Everyone is built differently. There are success stories, where kids overcome being bullied and lead storybook lives. There are a lot of those. But then there are other stories where kids go down the wrong path, look for an escape in drugs or alcohol, and hang with the wrong crowds. Many of those will wind up in jail, or dead. There are also those just like me. Modestly successful in life, but silently simmering underneath, not able to break through that barrier that exists between myself and the social world. The confidence seed never did blossom for me, or those like me, and likely never will. When the program was being written in those innocent years, the corrupt file tagged 'ego' prevented a lot of the rest of it from working. 'Ego' was a file corrupted by a virus, named 'Bullying'.
The point to all this is, that there are kids out there right now who are enduring the same kind of bullying, or worse. A lot of people are fighting back, finally. Bullying is no longer a 'rite of passage' in life. It's unacceptable. It always was. But it's done now. It's over. This can't be allowed to continue anymore. I have a child of my own now, and she was bullied in the same grades, in the same school, as I was growing up. Right now, I call out Queen Elizabeth School here in Moncton, to shape up and protect the kids who are calling out for help. Not only that, but don't just treat the symptoms, treat the problem. What about the bullies themselves? I'd put money on the idea that they come from broken homes and are abused themselves. They are also kids, after all. Who's writing and corrupting their programs? The cycle must be broken. This is the generation that is stepping up to make that happen.
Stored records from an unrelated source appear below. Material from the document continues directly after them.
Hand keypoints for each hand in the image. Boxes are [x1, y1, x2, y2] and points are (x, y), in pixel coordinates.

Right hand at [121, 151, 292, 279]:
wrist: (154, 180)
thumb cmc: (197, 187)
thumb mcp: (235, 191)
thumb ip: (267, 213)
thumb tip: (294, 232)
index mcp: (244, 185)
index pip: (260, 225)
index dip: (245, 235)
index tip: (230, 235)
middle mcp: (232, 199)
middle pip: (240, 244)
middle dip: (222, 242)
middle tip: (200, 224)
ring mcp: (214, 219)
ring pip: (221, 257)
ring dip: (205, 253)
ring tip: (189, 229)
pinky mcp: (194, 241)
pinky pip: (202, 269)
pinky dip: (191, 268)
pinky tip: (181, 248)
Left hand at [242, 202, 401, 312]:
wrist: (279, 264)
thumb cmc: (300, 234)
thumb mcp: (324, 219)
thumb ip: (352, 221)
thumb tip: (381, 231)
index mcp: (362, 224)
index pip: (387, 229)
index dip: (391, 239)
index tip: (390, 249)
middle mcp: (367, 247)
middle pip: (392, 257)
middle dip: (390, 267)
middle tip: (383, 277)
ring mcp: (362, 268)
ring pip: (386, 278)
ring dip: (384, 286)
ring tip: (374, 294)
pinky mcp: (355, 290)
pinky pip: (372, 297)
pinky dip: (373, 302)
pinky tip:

Sadly, bullying doesn't just stop in school. It goes beyond. I've been in workplaces in my recent past that have brought back those dark days just a little too vividly. I especially need to call out Vail's Dry Cleaning here in the city. I worked with people who were taken advantage of, degraded, and bullied by management there, and it still goes on to this day. Despite making a report to my job counselor, whom I sought out because I was failing with interviews after I left Vail's due to my crumbled, near-non existent confidence because of the aforementioned management, nothing has been done or, I fear, will be done about the way that company treats people. To this very day I feel the ill effects of the mistreatment from that job. I'm not the only one. There are dozens and dozens of others. No kidding. Kids look to adults for help when it comes to bullying right now. Where do adults look to? I had nowhere. Thankfully, I wound up with a job that is the opposite of that kind of treatment which I have right now.
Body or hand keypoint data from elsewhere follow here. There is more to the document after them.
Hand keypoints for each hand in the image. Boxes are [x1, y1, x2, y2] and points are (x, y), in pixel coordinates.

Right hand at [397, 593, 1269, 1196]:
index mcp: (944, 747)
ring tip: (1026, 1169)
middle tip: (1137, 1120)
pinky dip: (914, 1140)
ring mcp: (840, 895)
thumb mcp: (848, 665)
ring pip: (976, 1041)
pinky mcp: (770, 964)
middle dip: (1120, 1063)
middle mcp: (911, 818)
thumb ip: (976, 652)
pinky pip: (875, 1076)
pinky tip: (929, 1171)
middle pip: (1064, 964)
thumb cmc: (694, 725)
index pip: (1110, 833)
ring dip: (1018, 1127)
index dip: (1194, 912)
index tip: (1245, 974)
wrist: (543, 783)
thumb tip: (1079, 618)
So, where do we go from here? Is the notion of standing up to bullies and beating them at their own game the way to go? Do we become a monster to defeat a monster? Or do we try to understand the problem before we attempt to fix it? When a car breaks down, we don't just get rid of it. We bring it to a professional to restore it. If we can do that to machines, why can't we do this for our fellow men and women, boys and girls?
I'm thankful to be sitting here, in my very modest house, with my more than understanding wife and daughter, because I know things could have been far worse. They probably should have been far worse. It's not fair to think, though, that someone else should ever have to go through this kind of crap anymore. It's time to evolve.
Thanks for dropping by. I hope you take something from this entry.